Saturday, October 21, 2017

Corporate Social Responsibility (CSR) in Batam: Solving issues in water shortage

Due to ongoing business discussion, I have left out names of the parties involved and certain details that can impact business decisions.

I got a rare chance to tag along with this water company (referred to as the company) to Batam to evaluate the water issues facing a holiday resort and a couple of nearby villages. This is not your typical urban resort as it is located faraway from the island's centre.

  1. The resort was concerned about the (in)adequacies of its current water storage and treatment set-up. Though nothing adverse has happened (yet), it decided to pre-empt any problems by engaging the company to check out its set-up anyway.
  2. 2 small villages on different islands. 1 with about 20+ residents, the other with about 80+ residents. No water issues for most part of the year except when the drought comes in. This drought can last for 3-4 months, enough to run the springs and wells dry.
  3. One pre-survey suggestion thrown up was the use of rainwater harvesting. We also evaluated the feasibility of implementing RWH there.
I will not present the proposed solutions here as they are still undergoing business discussion. Instead, I will highlight some of the interesting observations during our survey.
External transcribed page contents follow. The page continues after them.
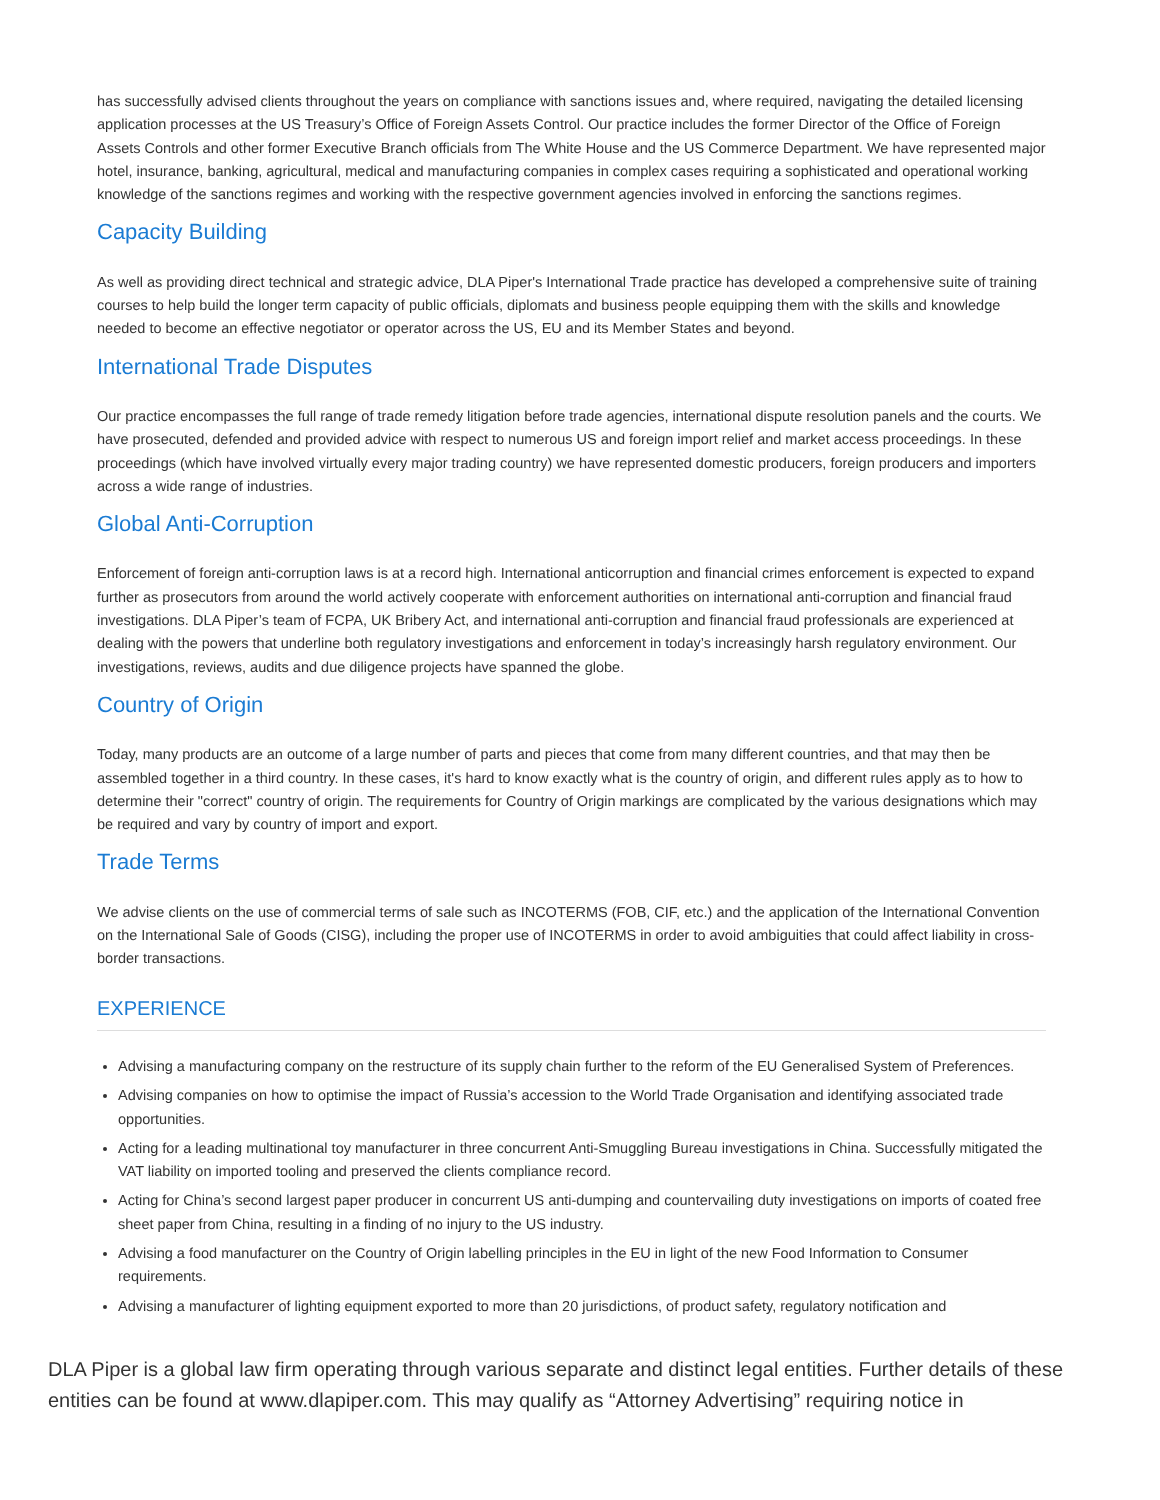has successfully advised clients throughout the years on compliance with sanctions issues and, where required, navigating the detailed licensing application processes at the US Treasury’s Office of Foreign Assets Control. Our practice includes the former Director of the Office of Foreign Assets Controls and other former Executive Branch officials from The White House and the US Commerce Department. We have represented major hotel, insurance, banking, agricultural, medical and manufacturing companies in complex cases requiring a sophisticated and operational working knowledge of the sanctions regimes and working with the respective government agencies involved in enforcing the sanctions regimes.
Capacity Building
As well as providing direct technical and strategic advice, DLA Piper's International Trade practice has developed a comprehensive suite of training courses to help build the longer term capacity of public officials, diplomats and business people equipping them with the skills and knowledge needed to become an effective negotiator or operator across the US, EU and its Member States and beyond.
International Trade Disputes
Our practice encompasses the full range of trade remedy litigation before trade agencies, international dispute resolution panels and the courts. We have prosecuted, defended and provided advice with respect to numerous US and foreign import relief and market access proceedings. In these proceedings (which have involved virtually every major trading country) we have represented domestic producers, foreign producers and importers across a wide range of industries.
Global Anti-Corruption
Enforcement of foreign anti-corruption laws is at a record high. International anticorruption and financial crimes enforcement is expected to expand further as prosecutors from around the world actively cooperate with enforcement authorities on international anti-corruption and financial fraud investigations. DLA Piper’s team of FCPA, UK Bribery Act, and international anti-corruption and financial fraud professionals are experienced at dealing with the powers that underline both regulatory investigations and enforcement in today’s increasingly harsh regulatory environment. Our investigations, reviews, audits and due diligence projects have spanned the globe.
Country of Origin
Today, many products are an outcome of a large number of parts and pieces that come from many different countries, and that may then be assembled together in a third country. In these cases, it's hard to know exactly what is the country of origin, and different rules apply as to how to determine their "correct" country of origin. The requirements for Country of Origin markings are complicated by the various designations which may be required and vary by country of import and export.
Trade Terms
We advise clients on the use of commercial terms of sale such as INCOTERMS (FOB, CIF, etc.) and the application of the International Convention on the International Sale of Goods (CISG), including the proper use of INCOTERMS in order to avoid ambiguities that could affect liability in cross-border transactions.
EXPERIENCE
Advising a manufacturing company on the restructure of its supply chain further to the reform of the EU Generalised System of Preferences.
Advising companies on how to optimise the impact of Russia’s accession to the World Trade Organisation and identifying associated trade opportunities.
Acting for a leading multinational toy manufacturer in three concurrent Anti-Smuggling Bureau investigations in China. Successfully mitigated the VAT liability on imported tooling and preserved the clients compliance record.
Acting for China’s second largest paper producer in concurrent US anti-dumping and countervailing duty investigations on imports of coated free sheet paper from China, resulting in a finding of no injury to the US industry.
Advising a food manufacturer on the Country of Origin labelling principles in the EU in light of the new Food Information to Consumer requirements.
Advising a manufacturer of lighting equipment exported to more than 20 jurisdictions, of product safety, regulatory notification and
DLA Piper is a global law firm operating through various separate and distinct legal entities. Further details of these entities can be found at www.dlapiper.com. This may qualify as “Attorney Advertising” requiring notice in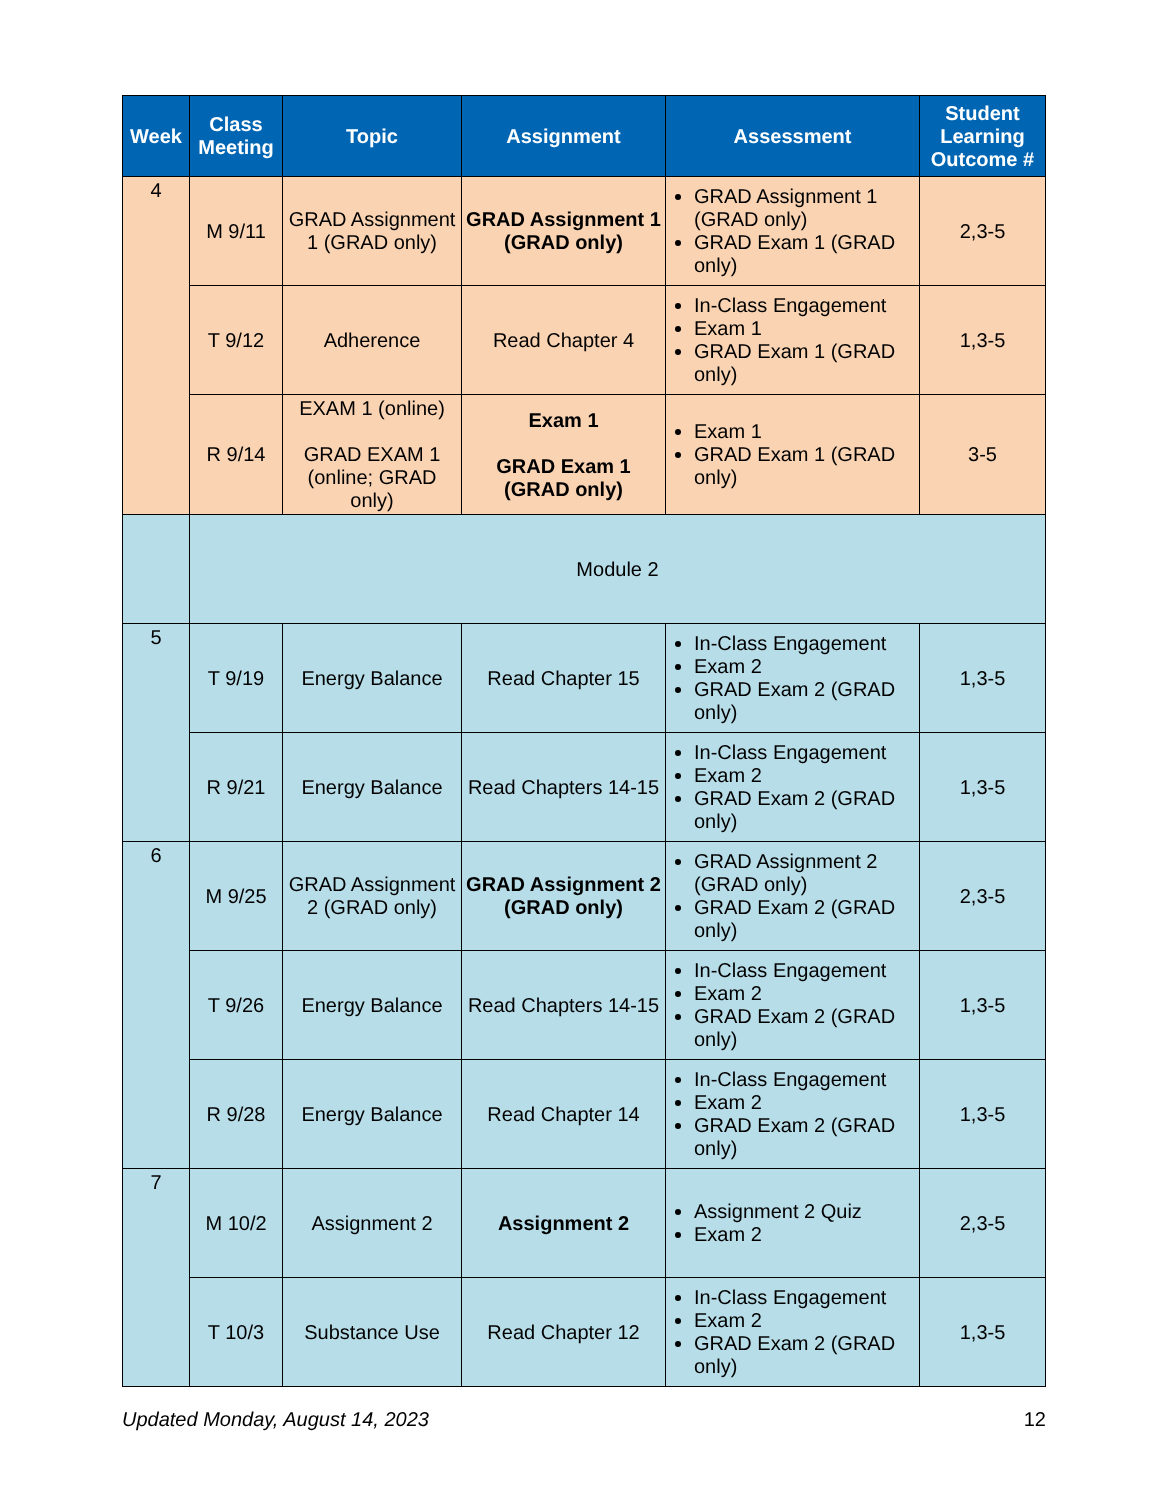| Week | Class Meeting | Topic | Assignment | Assessment | Student Learning Outcome # |
| --- | --- | --- | --- | --- | --- |
| 4 | M 9/11 | GRAD Assignment 1 (GRAD only) | GRAD Assignment 1 (GRAD only) | GRAD Assignment 1 (GRAD only) GRAD Exam 1 (GRAD only) | 2,3-5 |
| | T 9/12 | Adherence | Read Chapter 4 | In-Class Engagement Exam 1 GRAD Exam 1 (GRAD only) | 1,3-5 |
| | R 9/14 | EXAM 1 (online) GRAD EXAM 1 (online; GRAD only) | Exam 1 GRAD Exam 1 (GRAD only) | Exam 1 GRAD Exam 1 (GRAD only) | 3-5 |
| | Module 2 | | | | |
| 5 | T 9/19 | Energy Balance | Read Chapter 15 | In-Class Engagement Exam 2 GRAD Exam 2 (GRAD only) | 1,3-5 |
| | R 9/21 | Energy Balance | Read Chapters 14-15 | In-Class Engagement Exam 2 GRAD Exam 2 (GRAD only) | 1,3-5 |
| 6 | M 9/25 | GRAD Assignment 2 (GRAD only) | GRAD Assignment 2 (GRAD only) | GRAD Assignment 2 (GRAD only) GRAD Exam 2 (GRAD only) | 2,3-5 |
| | T 9/26 | Energy Balance | Read Chapters 14-15 | In-Class Engagement Exam 2 GRAD Exam 2 (GRAD only) | 1,3-5 |
| | R 9/28 | Energy Balance | Read Chapter 14 | In-Class Engagement Exam 2 GRAD Exam 2 (GRAD only) | 1,3-5 |
| 7 | M 10/2 | Assignment 2 | Assignment 2 | Assignment 2 Quiz Exam 2 | 2,3-5 |
| | T 10/3 | Substance Use | Read Chapter 12 | In-Class Engagement Exam 2 GRAD Exam 2 (GRAD only) | 1,3-5 |
Updated Monday, August 14, 2023 12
A couple of personal observations: Perhaps due to the nature of the company's business, grey water recycling/use and sanitation were not considered as part of the solution, though in my opinion, these can be relevant factors to close the water usage loop.

Figure: Partially covered spring serving the resort's water needs. I just thought that it ought to be better covered to prevent animals from accessing it.

Figure: Water from the spring is pumped uphill to be stored in these tanks. Notice 1 line allows water to enter the tanks, the other line to transfer the water to the resort downhill by gravity.

Figure: Closer view of the water tanks. The larger ones have a capacity of about 1000L each.

Figure: Typical well serving the villages. There are several of these. Typically not covered. Clarity ranges from clear to slightly turbid

Figure: Washing and bathing using the more turbid water. Clear water is reserved for drinking.

Figure: the watering hole providing turbid water for non-potable purposes

Figure: Perhaps the villages are not as poor as what we initially thought. Common sight of solar panels and TV antennae

Figure: Nothing to do with water issues, just too nice to leave out. The sea at dawn

Figure: If there is one thing I learned, it is the importance of geography to water issues. Climate, topography, vegetation, geology affect the quantity and quality of water. View from the highest point of 1 of the islands.